Do grandparents have rights under the Family Law Act?
Technically grandparents or parents do not have rights under the family law act, only children do. However, grandparents are able to make application under the Family Law Act to have orders in place for their grandchildren to spend time with them or even just to have phone contact with them.
Why is there so much commentary about the notion of grandparents’ rights?
The Family Law Act set out who can make an application to the court for parenting orders. It includes parents, the child, a grandparent or any other person concerned with the care, welfare and development of the child.
Even if you fall within the definition of who can make an application you will need to provide evidence to the court is that you have had a meaningful involvement in the child’s life.

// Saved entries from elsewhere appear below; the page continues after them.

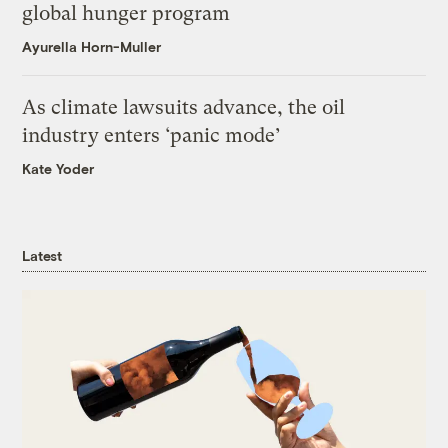
global hunger program
Ayurella Horn-Muller
As climate lawsuits advance, the oil
industry enters ‘panic mode’
Kate Yoder
Latest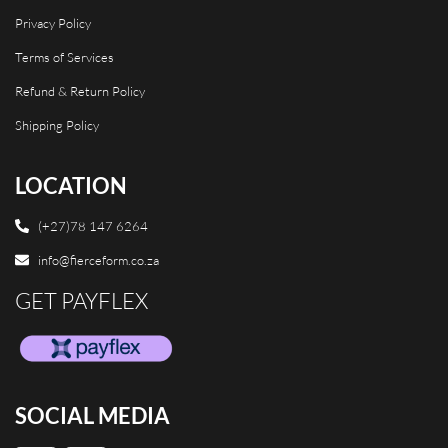
Privacy Policy
Terms of Services
Refund & Return Policy
Shipping Policy
LOCATION
(+27)78 147 6264
info@fierceform.co.za
GET PAYFLEX
SOCIAL MEDIA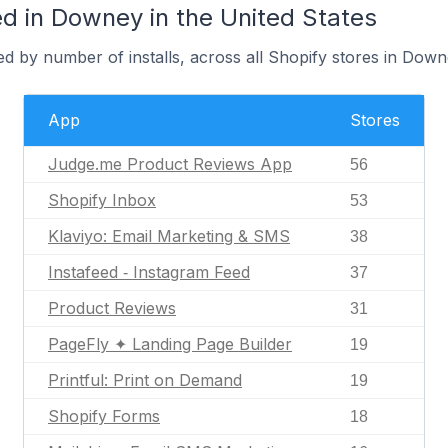
d in Downey in the United States
d by number of installs, across all Shopify stores in Down
App
Stores
Judge.me Product Reviews App
56
Shopify Inbox
53
Klaviyo: Email Marketing & SMS
38
Instafeed ‑ Instagram Feed
37
Product Reviews
31
PageFly ✦ Landing Page Builder
19
Printful: Print on Demand
19
Shopify Forms
18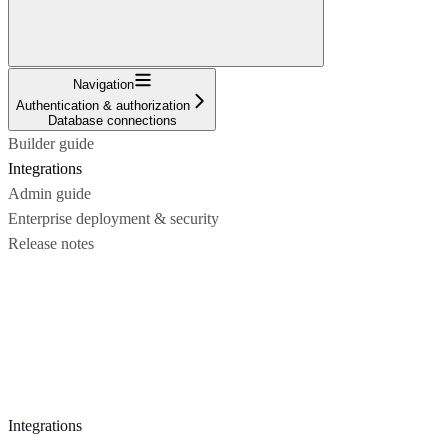
Navigation
Authentication & authorization
Database connections
Builder guide
Integrations
Admin guide
Enterprise deployment & security
Release notes
Integrations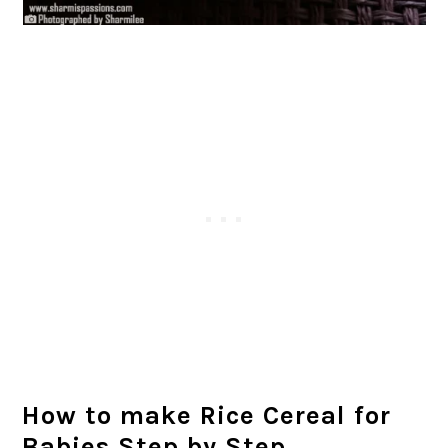
How to make Rice Cereal for
Babies Step by Step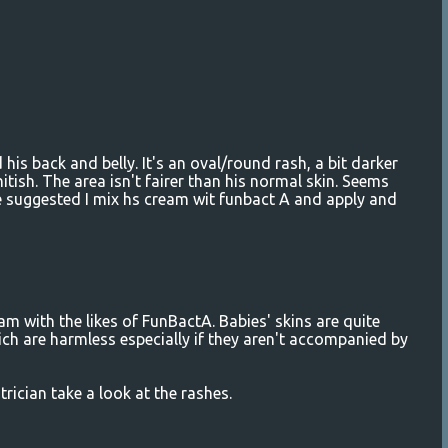
is back and belly. It's an oval/round rash, a bit darker
itish. The area isn't fairer than his normal skin. Seems
e suggested I mix hs cream wit funbact A and apply and
m with the likes of FunBactA. Babies' skins are quite
ch are harmless especially if they aren't accompanied by
rician take a look at the rashes.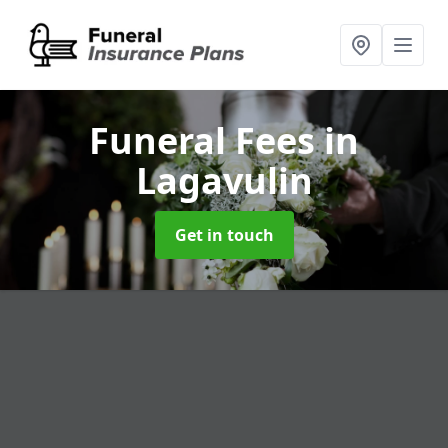
Funeral Fees
in
Lagavulin
Get in touch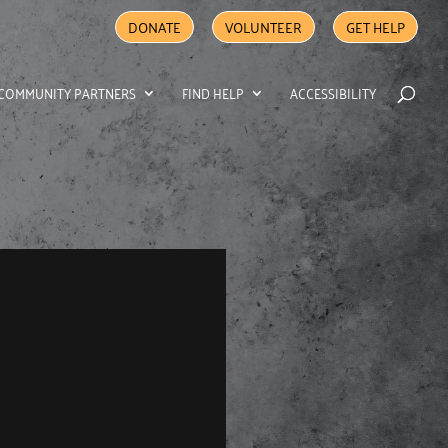
DONATE
VOLUNTEER
GET HELP
COMMUNITY PARTNERS
FIND HELP
ACCESSIBILITY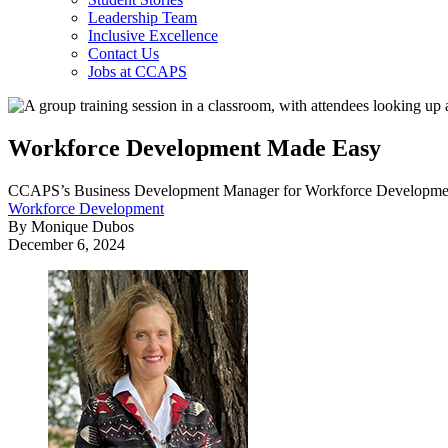
Leadership Team
Inclusive Excellence
Contact Us
Jobs at CCAPS
Workforce Development Made Easy
CCAPS’s Business Development Manager for Workforce Development, Bet
Workforce Development
By Monique Dubos
December 6, 2024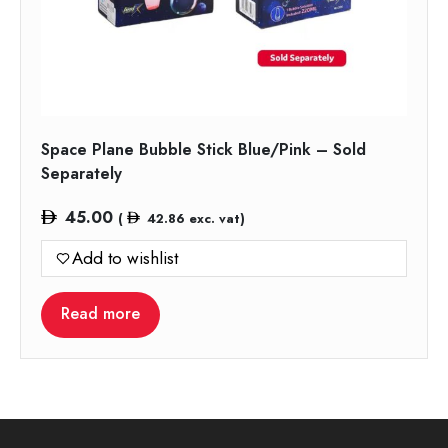
Space Plane Bubble Stick Blue/Pink – Sold
Separately
45.00
(
42.86
exc. vat)
Add to wishlist
Read more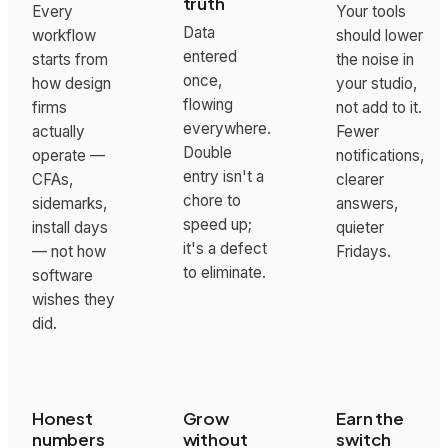
truth
Every
Your tools
Data
workflow
should lower
entered
starts from
the noise in
once,
how design
your studio,
flowing
firms
not add to it.
everywhere.
actually
Fewer
Double
operate —
notifications,
entry isn't a
CFAs,
clearer
chore to
sidemarks,
answers,
speed up;
install days
quieter
it's a defect
— not how
Fridays.
to eliminate.
software
wishes they
did.
Honest
Grow
Earn the
numbers
without
switch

One of the leading cases in this area neatly summarised this test as follows:
“… what is interesting about these cases is the common feature… that there has to be some relationship between, or involvement with, the child in a meaningful sense in order that the person who make the application can have standing.”
( Venkatesan & Pawar [ 2007] FMCAfam 1109 - as per Altobellie FM)
What can you do in order to get court orders for your grandchildren to spend time with you?
You can contact the parents and ask for time. If this does not work, you can request that they attend mediation with you. If they refuse to attend mediation, then you will be issued with a certificate named a Section 60I certificate. All parties are required to have section 60I certificate when commencing court proceedings. In some circumstances there are exceptions, such as an urgent application where children may be at risk of family violence or neglect.
If you reach an agreement with the parents at mediation, then you can file consent orders with the court. If the orders are breached in the future, then you can file a contravention application.